Feliciano Lopez Making The Most Of His First
Feliciano Lopez Making The Most Of His First
Spaniard soaking in debut at Barclays ATP World Tour Finals
Throughout my 16-year career, I’ve played in hundreds of tennis stadiums. I’ve slid on the grass on Centre Court at the All-England Club. I’ve gazed at the Mediterranean Sea from the red clay of the Monte-Carlo Country Club. In Indian Wells, I’ve lost track of time staring at the Palm Desert mountains while in town for the BNP Paribas Open.
But nowhere, including the many indoor tournaments we play annually, prepared me for playing at the Barclays ATP World Tour Finals. To put it simply, everything is different at The O2.
Let’s start with the lights. For about 10 months of the year, we play our matches outside. Sometimes the sun blocks your vision of your ball toss. Other days, clouds shield the sky and you play under overcast skies.

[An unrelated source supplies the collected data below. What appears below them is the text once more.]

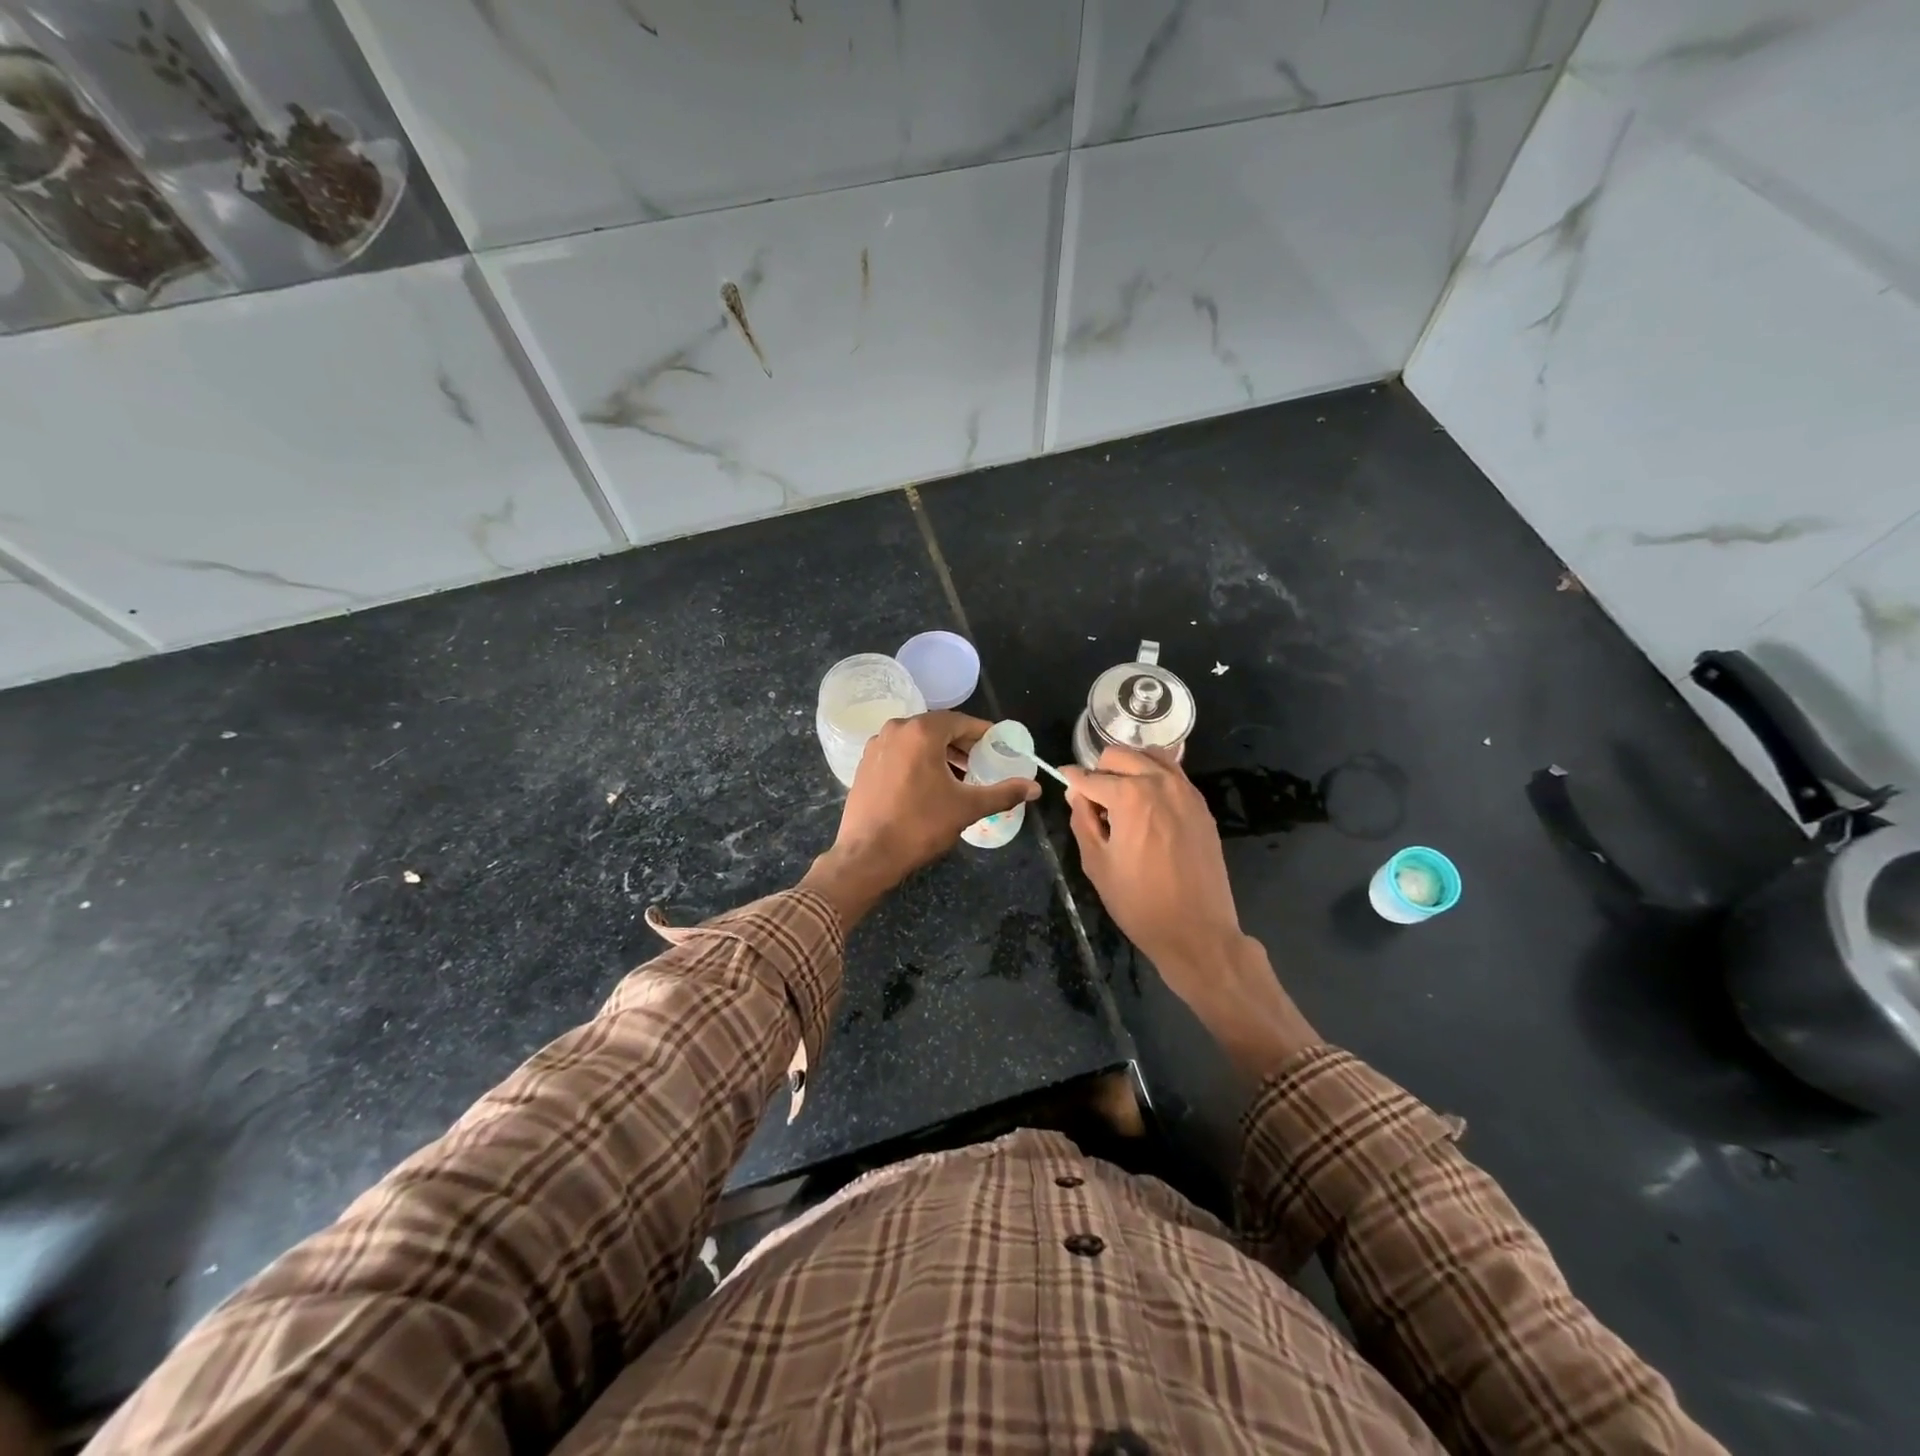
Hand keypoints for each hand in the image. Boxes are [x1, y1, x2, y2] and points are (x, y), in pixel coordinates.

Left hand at [801, 711, 1038, 926]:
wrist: (867, 855)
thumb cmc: (920, 825)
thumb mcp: (967, 808)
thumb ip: (1003, 793)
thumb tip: (1035, 788)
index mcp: (921, 732)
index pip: (961, 721)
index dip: (983, 734)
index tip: (998, 748)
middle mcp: (896, 730)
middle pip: (938, 728)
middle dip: (962, 744)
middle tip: (982, 763)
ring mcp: (876, 746)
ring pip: (917, 741)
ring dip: (940, 753)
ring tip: (959, 776)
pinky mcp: (865, 764)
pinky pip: (900, 753)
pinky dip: (918, 761)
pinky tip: (929, 785)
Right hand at [1063, 747, 1320, 1078]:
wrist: (1197, 931)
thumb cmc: (1139, 903)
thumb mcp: (1097, 864)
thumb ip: (1082, 820)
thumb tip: (1076, 793)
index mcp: (1129, 796)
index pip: (1089, 776)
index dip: (1070, 780)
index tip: (1061, 783)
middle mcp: (1159, 783)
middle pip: (1119, 755)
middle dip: (1100, 770)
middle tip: (1093, 799)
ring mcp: (1185, 791)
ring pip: (1149, 756)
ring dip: (1129, 767)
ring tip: (1120, 795)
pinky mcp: (1201, 805)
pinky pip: (1173, 773)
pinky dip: (1154, 776)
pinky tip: (1146, 802)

But at The O2, we have plenty of light, and it’s all on you. Maybe it’s this way because of the many concerts the venue hosts, but, during play, the arena can feel like a theatre. The lights – the very bright lights – are on us, the performers, and the bulbs on the crowd stay dimmed.
This is a good thing, too. It’s so much easier to see the ball inside The O2 than anywhere else on the ATP World Tour. The theatre analogy works to describe the tennis crowd in London as well. Most crowds are respectful, maybe cheering at climax moments – tie-breaks or whenever Andy Murray steps within 50 metres – but the majority of the time, London tennis fans watch attentively and cheer when appropriate.
The lights also shine on you when you walk onto the court during one of our sport’s most special on-court introductions. The videos on the jumbo-tron before the match. The public announcer shouting your name before you walk through the tunnel. It’s a show that happens to take place before a tennis match, and I’m enjoying every moment of it. Even the most basic part of our game – the sound of the ball hitting the racquet – hits your ear differently because of the acoustics of The O2.
I’m 35 years old – 200 in tennis years – and when you’ve played professional tennis for as many years as I have, you start to think you’re used to everything. You think you’ve seen all the big crowds, played under the brightest lights and in our sport’s biggest stadiums.
But then you make your debut appearance at the Barclays ATP World Tour Finals, and you get to experience something entirely new.